Earlier this month, the University of Tennessee, Knoxville settled a Title IX lawsuit brought by eight women who alleged that the processes through which their sexual assault allegations were handled were biased against the complainants and in favor of the student-athlete respondents. The university did not admit to “guilt, negligence or unlawful acts,” but it conceded it provided the names of six local lawyers for accused student-athletes to contact and agreed not to give such information to accused athletes in the future.
The lawsuit claimed that the university and athletic staff “acted with deliberate indifference” and “failed to take corrective actions” in response to several allegations of sexual assault—an issue that may yet be resolved by the Department of Education’s Office for Civil Rights. But while much is left unclear, the university’s settlement agreement raises once again the question of if and how attorneys should be involved in campus sexual assault proceedings.

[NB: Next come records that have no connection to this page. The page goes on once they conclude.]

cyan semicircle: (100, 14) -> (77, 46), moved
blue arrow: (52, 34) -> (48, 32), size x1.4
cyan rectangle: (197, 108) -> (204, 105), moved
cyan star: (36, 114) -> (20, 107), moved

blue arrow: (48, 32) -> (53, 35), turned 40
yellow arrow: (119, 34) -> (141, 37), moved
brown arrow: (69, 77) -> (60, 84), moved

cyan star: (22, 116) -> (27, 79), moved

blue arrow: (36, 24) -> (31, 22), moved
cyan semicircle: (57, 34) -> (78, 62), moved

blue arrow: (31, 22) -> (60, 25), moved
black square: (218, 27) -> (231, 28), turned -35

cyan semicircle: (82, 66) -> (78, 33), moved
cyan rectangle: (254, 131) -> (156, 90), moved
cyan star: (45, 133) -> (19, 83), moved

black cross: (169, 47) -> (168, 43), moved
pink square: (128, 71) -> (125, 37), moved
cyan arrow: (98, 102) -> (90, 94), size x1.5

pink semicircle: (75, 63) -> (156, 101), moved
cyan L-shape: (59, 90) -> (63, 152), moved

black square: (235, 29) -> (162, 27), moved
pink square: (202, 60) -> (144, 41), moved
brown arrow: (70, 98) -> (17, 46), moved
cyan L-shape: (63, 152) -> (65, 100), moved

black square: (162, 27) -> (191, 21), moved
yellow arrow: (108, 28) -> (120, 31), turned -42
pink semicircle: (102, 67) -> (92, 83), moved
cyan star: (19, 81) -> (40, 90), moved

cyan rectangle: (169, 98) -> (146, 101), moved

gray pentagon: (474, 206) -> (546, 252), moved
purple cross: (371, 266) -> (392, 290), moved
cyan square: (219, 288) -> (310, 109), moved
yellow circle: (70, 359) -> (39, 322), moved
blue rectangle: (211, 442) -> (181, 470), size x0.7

As Torch readers know, FIRE believes both accusers and accused students should have the right to active assistance of legal counsel throughout the investigative and disciplinary process. Under the Violence Against Women Reauthorization Act of 2013, universities are legally obligated to provide both parties the same opportunities to have an advisor with them during proceedings. It follows morally and practically that institutions should give both parties the same aid in obtaining legal counsel.

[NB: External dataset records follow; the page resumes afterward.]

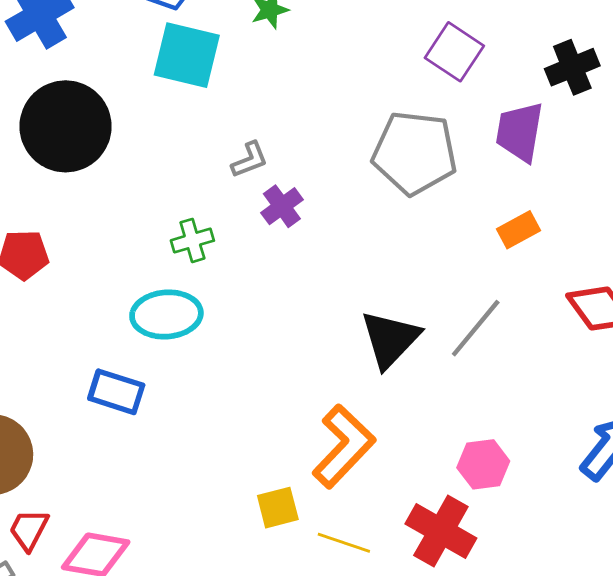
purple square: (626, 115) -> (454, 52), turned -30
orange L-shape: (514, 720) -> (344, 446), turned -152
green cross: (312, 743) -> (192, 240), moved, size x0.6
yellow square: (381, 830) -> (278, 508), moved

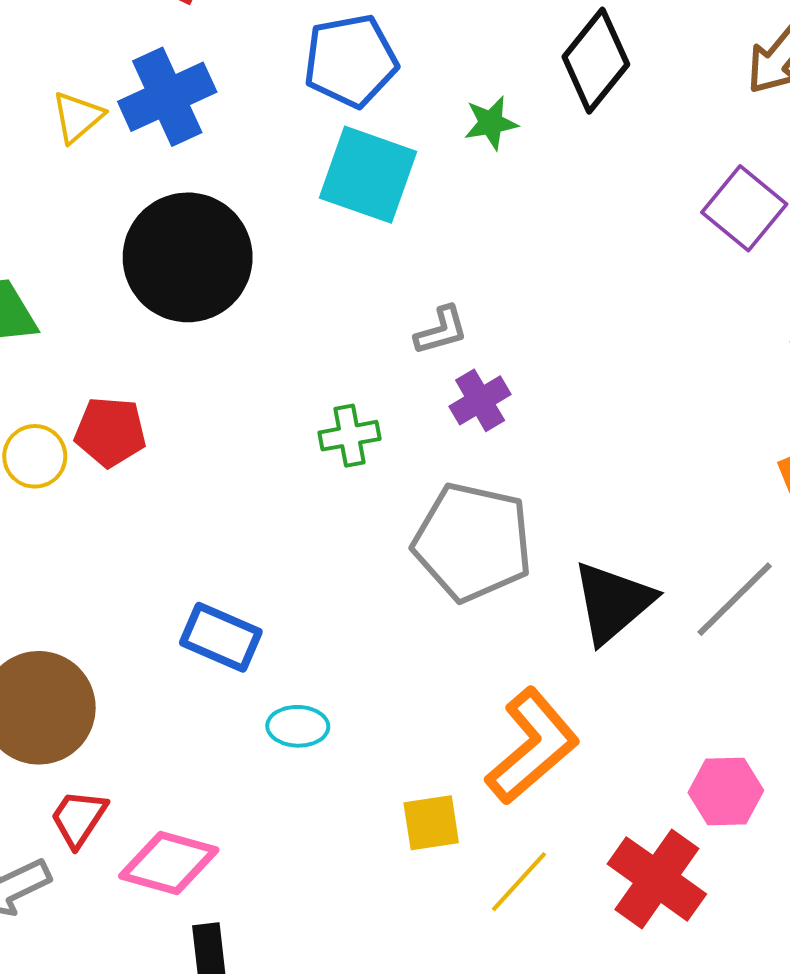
gray pentagon: (415, 153) -> (473, 542), moved
cyan ellipse: (166, 314) -> (298, 726), moved, size x0.6
yellow line: (344, 543) -> (519, 882), turned -72

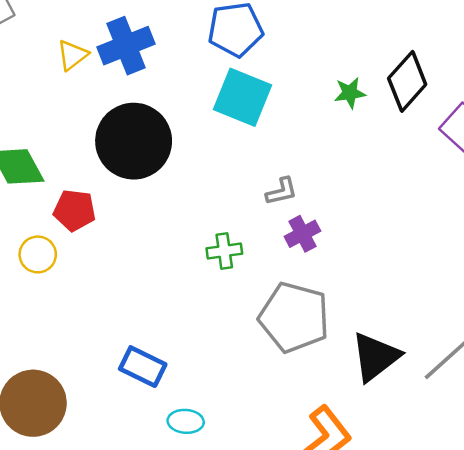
black diamond: (596, 61) -> (407, 81), moved
green star: (491, 123) -> (350, 93), moved
red pentagon: (110, 432) -> (75, 210), moved

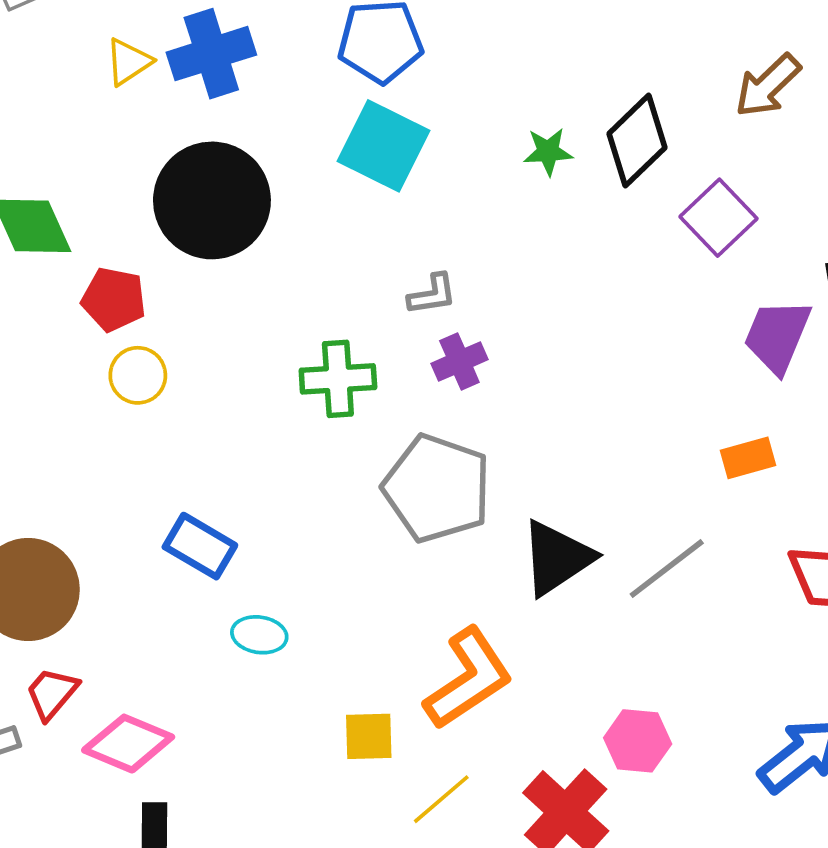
green cross: (224, 251) -> (338, 379), size x1.4
yellow circle: (38, 254) -> (138, 375), moved

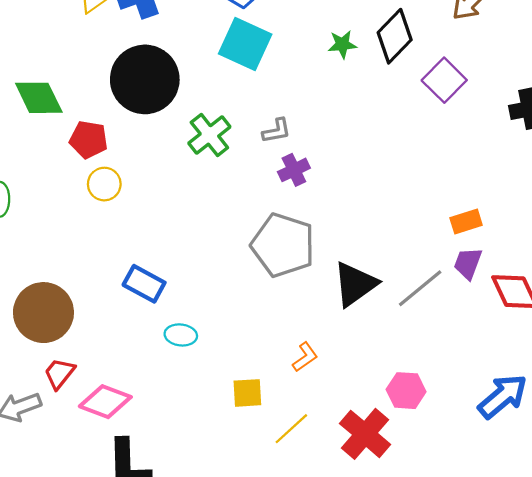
purple trapezoid: (777, 336) -> (468, 263), moved, size x0.7
green cross: (338, 379) -> (209, 135), moved, turned -33
orange L-shape: (468, 679) -> (305, 357), size x0.5

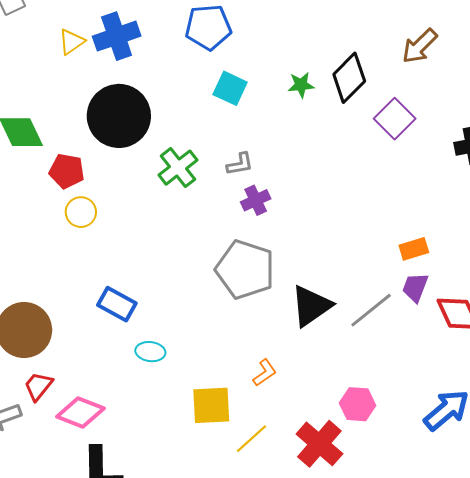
cyan square: (245, 44) -> (230, 88), moved, size x0.7
yellow square: (247, 393) -> (211, 405), size x1.4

FIRE has long argued that the way colleges and universities are currently handling sexual misconduct cases fails all involved: accusers, accused students, and the rest of the campus community. Because the stakes are so high for both an alleged victim and an alleged perpetrator—especially if the accused also faces criminal charges—it is imperative that the parties have help ensuring their rights are protected and procedures are fair.
If the accusations in the lawsuit are true, it is problematic that the University of Tennessee gave accused student-athletes a leg up that they allegedly did not give accusing students or non-athletes. But rather than abandon the plan to help some students through the disciplinary process, the university could have aimed to equalize the system by increasing all students’ access to attorneys. This would have put accusers and accused students on equal footing while protecting both parties from further imbalances and injustices created by the broken college hearing system.
Without major changes to the status quo, simply eliminating student-athletes’ shortcut to legal representation will hardly ensure that campus sexual misconduct hearings will treat both parties fairly. Providing resources for both parties seeking competent advisors, however, would be a significant step in that direction.